Extracted entries>
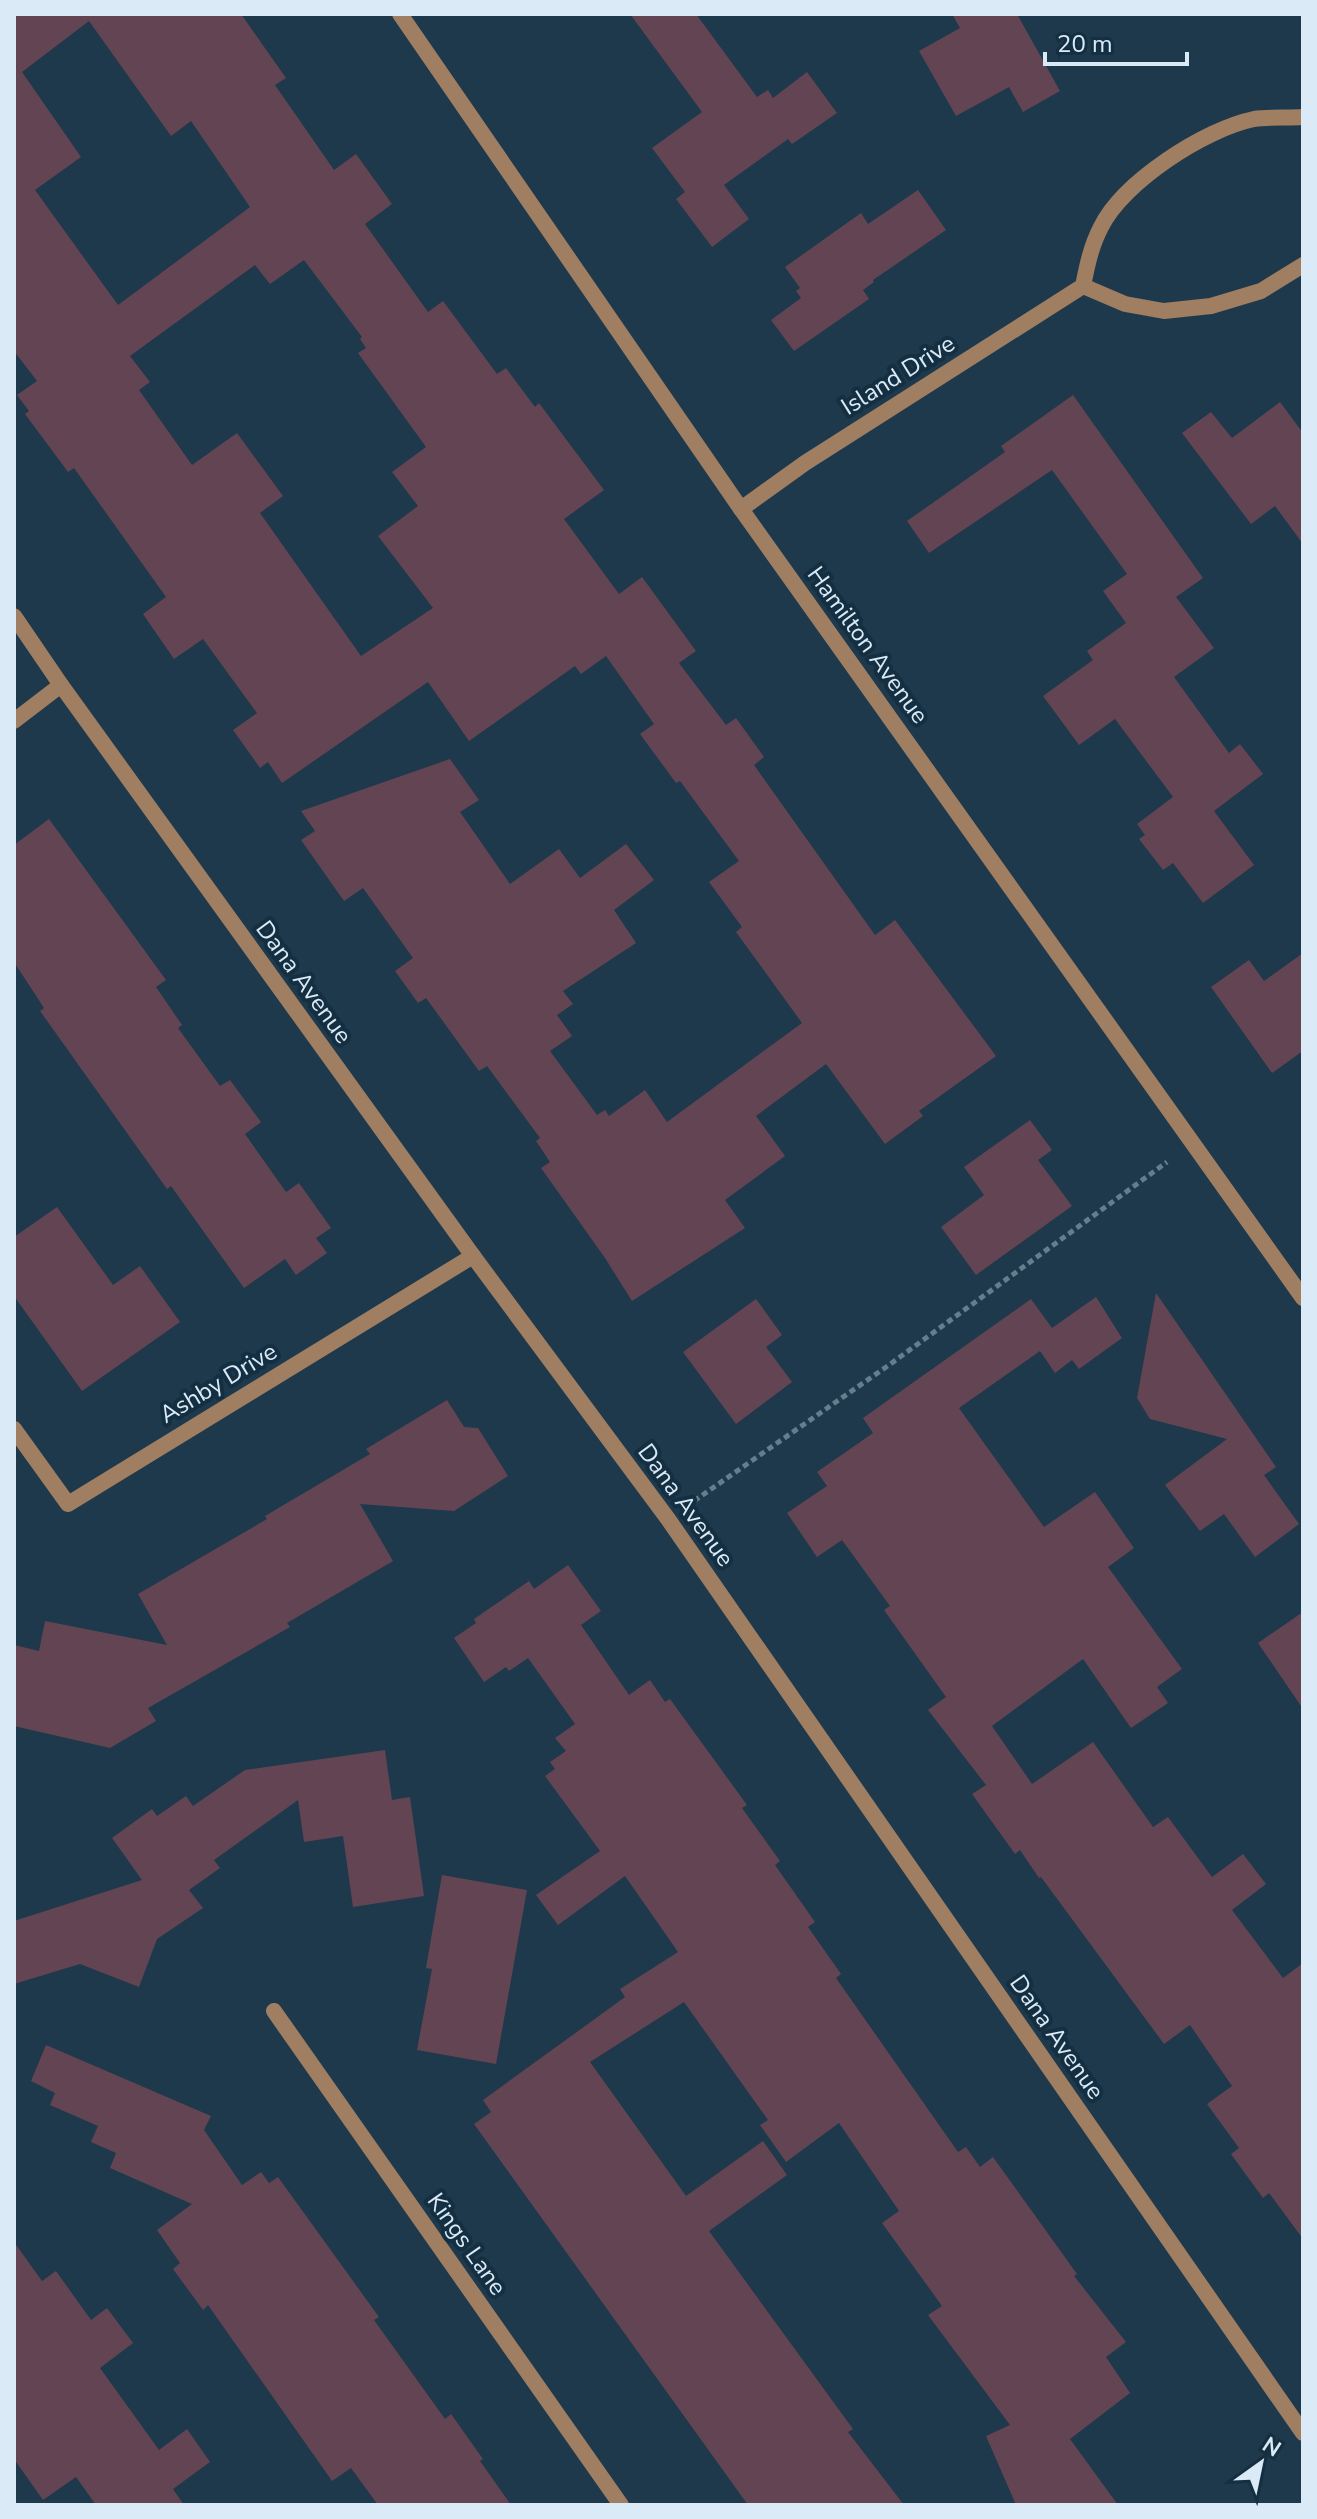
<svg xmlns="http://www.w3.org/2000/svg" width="1317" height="2519" viewBox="0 0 1317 2519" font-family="'Nunito Sans',sans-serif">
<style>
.building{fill:#634452;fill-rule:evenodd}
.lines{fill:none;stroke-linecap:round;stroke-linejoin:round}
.path{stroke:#667d8d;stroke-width:5;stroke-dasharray:6 4;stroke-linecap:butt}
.street{stroke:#9f7e62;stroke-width:16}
.labels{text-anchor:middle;stroke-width:8;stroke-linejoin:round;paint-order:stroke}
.street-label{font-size:24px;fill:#daeaf6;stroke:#142f41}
</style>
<rect width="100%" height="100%" fill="#1e394c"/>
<!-- building -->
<g class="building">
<path d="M14 14H241L286 78 275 85 334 170 356 154 392 204 365 224 428 312 443 301 497 374 506 368 535 407 539 403 604 490 564 519 619 594 642 577 696 651 679 663 726 725 736 718 764 757 754 765 875 935 895 920 996 1056 919 1111 923 1116 885 1144 826 1064 756 1116 785 1156 725 1200 745 1228 632 1301 605 1258 541 1168 550 1162 536 1141 540 1138 487 1066 479 1071 426 998 418 1003 395 971 413 958 363 888 344 901 301 840 315 831 301 811 450 759 479 800 460 812 510 884 559 849 580 878 626 844 654 880 614 910 636 943 563 991 573 1004 557 1015 572 1036 550 1051 597 1115 605 1110 609 1116 645 1090 667 1122 802 1023 736 932 742 927 709 882 739 861 680 781 676 783 640 734 654 724 606 656 581 674 575 666 469 741 428 682 282 783 268 762 260 768 233 730 257 713 203 639 174 659 143 614 166 597 74 468 68 472 25 414 29 411 17 395 37 381 14 351ZM89 21 171 136 191 121 250 207 118 305 35 190 81 157 22 72ZM304 260 362 337 360 339 366 348 358 353 426 447 392 472 418 506 378 536 433 608 361 656 260 513 283 496 237 433 192 465 139 390 150 382 130 356 255 265 270 284Z"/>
<polygon points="630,14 696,14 757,97 768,90 773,98 807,72 837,113 792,144 788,139 724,185 749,219 712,247 676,199 685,192 652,148 702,112"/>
<polygon points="952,14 1017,14 1060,91 1023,112 1009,87 956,116 919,51 960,28"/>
<polygon points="918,190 946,230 873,280 874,282 863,290 869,299 794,351 771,320 801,298 796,291 800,288 785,267 861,213 868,224"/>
<polygon points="1073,395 1203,578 1176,597 1214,648 1174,677 1229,753 1240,744 1263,774 1214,811 1254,865 1203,903 1173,863 1163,870 1139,839 1145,835 1137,824 1173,797 1115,719 1079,745 1043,696 1093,660 1087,651 1126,623 1103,591 1127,574 1052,470 929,553 907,521 1005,452 1001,446"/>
<polygon points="1280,402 1303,433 1303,544 1275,506 1251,524 1182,433 1211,412 1232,438"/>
<polygon points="49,819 166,980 156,987 182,1025 178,1028 220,1086 230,1080 261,1122 245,1134 286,1192 299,1183 331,1228 316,1238 327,1253 296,1275 285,1259 244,1288 171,1186 167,1189 40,1011 44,1008 14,962 14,845"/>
<polygon points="1303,953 1303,1051 1272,1073 1211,987 1249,960 1264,981"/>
<polygon points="1030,1120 1052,1150 1038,1160 1072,1206 976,1275 941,1227 984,1195 964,1167"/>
<polygon points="57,1207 113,1285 140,1266 180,1322 82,1391 14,1296 14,1237"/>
<polygon points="1156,1293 1276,1467 1264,1475 1299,1524 1255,1557 1224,1514 1200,1531 1165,1485 1227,1439 1150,1419 1137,1398"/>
<polygon points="1096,1297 1122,1338 1079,1369 1072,1360 1055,1373 1040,1351 959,1408 1044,1527 1095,1492 1134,1548 1108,1567 1182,1669 1157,1687 1168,1703 1131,1728 1083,1659 992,1726 1032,1784 1093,1742 1153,1827 1168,1817 1212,1877 1243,1854 1266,1884 1232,1910 1283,1978 1303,1963 1303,2239 1269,2193 1263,2198 1231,2154 1239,2148 1207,2104 1232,2086 1190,2025 1164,2044 1041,1877 1039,1878 1020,1850 1015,1854 972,1794 986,1785 928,1710 946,1697 884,1610 890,1606 842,1540 817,1557 787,1513 827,1486 817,1472 873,1433 863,1418 1031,1299 1052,1328"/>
<polygon points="756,1299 782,1335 766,1347 792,1382 736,1424 683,1352"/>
<polygon points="447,1400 464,1427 478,1428 508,1476 454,1511 360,1504 393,1561 287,1623 290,1627 148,1708 156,1721 110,1748 14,1726 14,1645 39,1651 45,1621 167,1645 138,1594 267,1519 265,1516 370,1454 366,1449"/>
<polygon points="568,1565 601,1611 581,1625 629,1695 650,1680 665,1702 670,1699 747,1805 742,1808 780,1861 775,1865 815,1922 808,1927 841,1974 836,1978 958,2152 966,2147 980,2167 993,2157 1077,2274 1074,2276 1126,2342 1106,2357 1130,2393 1070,2439 1118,2505 1016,2505 986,2436 1010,2425 928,2315 942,2306 882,2223 899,2211 839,2123 786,2162 760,2125 768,2120 684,2002 590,2062 686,2196 763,2141 787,2175 709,2231 853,2429 848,2432 904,2505 748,2505 474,2124 491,2112 483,2100 625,1997 620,1989 678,1952 625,1876 558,1925 536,1895 600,1851 545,1776 555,1769 550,1762 566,1751 555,1738 575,1724 528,1658 509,1671 506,1667 484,1682 454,1638 476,1623 474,1619 529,1581 534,1589"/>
<polygon points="1303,1612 1303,1709 1258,1643"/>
<polygon points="385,1750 392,1800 410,1797 424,1896 353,1907 343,1836 304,1842 298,1800 214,1860 220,1868 189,1890 203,1908 157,1939 139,1987 80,1964 14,1984 14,1921 142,1880 112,1838 152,1809 157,1816 186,1796 193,1806 245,1770"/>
<polygon points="442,1875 527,1890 496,2064 417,2050 432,1969 426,1968"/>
<polygon points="46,2045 211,2116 204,2130 242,2185 261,2172 269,2183 278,2177 379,2317 374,2320 445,2419 451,2414 483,2459 480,2461 511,2505 378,2505 351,2468 332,2481 208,2305 203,2310 173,2269 180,2263 157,2230 192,2204 110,2168 116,2153 91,2142 98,2126 50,2105 55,2093 31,2081"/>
<polygon points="14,2242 42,2281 56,2271 91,2320 107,2308 133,2343 100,2368 159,2450 187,2429 210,2462 173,2489 184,2505 96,2505 76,2477 43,2500 14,2459"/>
</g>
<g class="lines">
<!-- path -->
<polyline class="path" points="694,1501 889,1365 1167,1162"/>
<!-- street -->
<g class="street">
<polyline points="400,14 741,509 1303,1298"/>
<polyline points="1083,286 1125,304 1164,311 1211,306 1261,291 1303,265"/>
<path d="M741 509 805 463 1083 286C1087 266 1091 246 1101 227 1123 182 1205 129 1254 119 1269 117 1287 118 1303 117"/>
<polyline points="14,616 61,685 473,1256 668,1519 1303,2433"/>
<polyline points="14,721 61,685"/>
<polyline points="14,1429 68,1504 473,1256"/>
<polyline points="274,2011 621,2505"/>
</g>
</g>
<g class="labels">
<!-- street labels -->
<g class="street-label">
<text transform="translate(898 375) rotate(-32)" y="8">Island Drive</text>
<text transform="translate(868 645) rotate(54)" y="8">Hamilton Avenue</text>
<text transform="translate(304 982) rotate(54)" y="8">Dana Avenue</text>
<text transform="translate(218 1383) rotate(-31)" y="8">Ashby Drive</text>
<text transform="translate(686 1505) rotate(54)" y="8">Dana Avenue</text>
<text transform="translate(1057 2037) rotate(55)" y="8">Dana Avenue</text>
<text transform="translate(467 2244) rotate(55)" y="8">Kings Lane</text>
</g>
</g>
<!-- border -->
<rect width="1317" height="2519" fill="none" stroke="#daeaf6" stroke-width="32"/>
<!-- north arrow -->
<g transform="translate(1261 2463) rotate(33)" stroke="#142f41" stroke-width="6" paint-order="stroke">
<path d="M0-6L14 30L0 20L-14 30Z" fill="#daeaf6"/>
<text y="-12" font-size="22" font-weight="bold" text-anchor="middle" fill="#daeaf6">N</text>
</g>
<!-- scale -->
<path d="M1045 52v12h142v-12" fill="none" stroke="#daeaf6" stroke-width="4"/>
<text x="1057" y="52" font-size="24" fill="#daeaf6" stroke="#142f41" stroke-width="6" paint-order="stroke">20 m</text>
</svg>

Task description>
All lines from the one with "<!-- street labels -->" through the final line of the listing above are to be restated word for word; the lines before it are left out.

Response>
<!-- street labels -->
<g class="street-label">
<text transform="translate(898 375) rotate(-32)" y="8">Island Drive</text>
<text transform="translate(868 645) rotate(54)" y="8">Hamilton Avenue</text>
<text transform="translate(304 982) rotate(54)" y="8">Dana Avenue</text>
<text transform="translate(218 1383) rotate(-31)" y="8">Ashby Drive</text>
<text transform="translate(686 1505) rotate(54)" y="8">Dana Avenue</text>
<text transform="translate(1057 2037) rotate(55)" y="8">Dana Avenue</text>
<text transform="translate(467 2244) rotate(55)" y="8">Kings Lane</text>
</g>
</g>
<!-- border -->
<rect width="1317" height="2519" fill="none" stroke="#daeaf6" stroke-width="32"/>
<!-- north arrow -->
<g transform="translate(1261 2463) rotate(33)" stroke="#142f41" stroke-width="6" paint-order="stroke">
<path d="M0-6L14 30L0 20L-14 30Z" fill="#daeaf6"/>
<text y="-12" font-size="22" font-weight="bold" text-anchor="middle" fill="#daeaf6">N</text>
</g>
<!-- scale -->
<path d="M1045 52v12h142v-12" fill="none" stroke="#daeaf6" stroke-width="4"/>
<text x="1057" y="52" font-size="24" fill="#daeaf6" stroke="#142f41" stroke-width="6" paint-order="stroke">20 m</text>
</svg>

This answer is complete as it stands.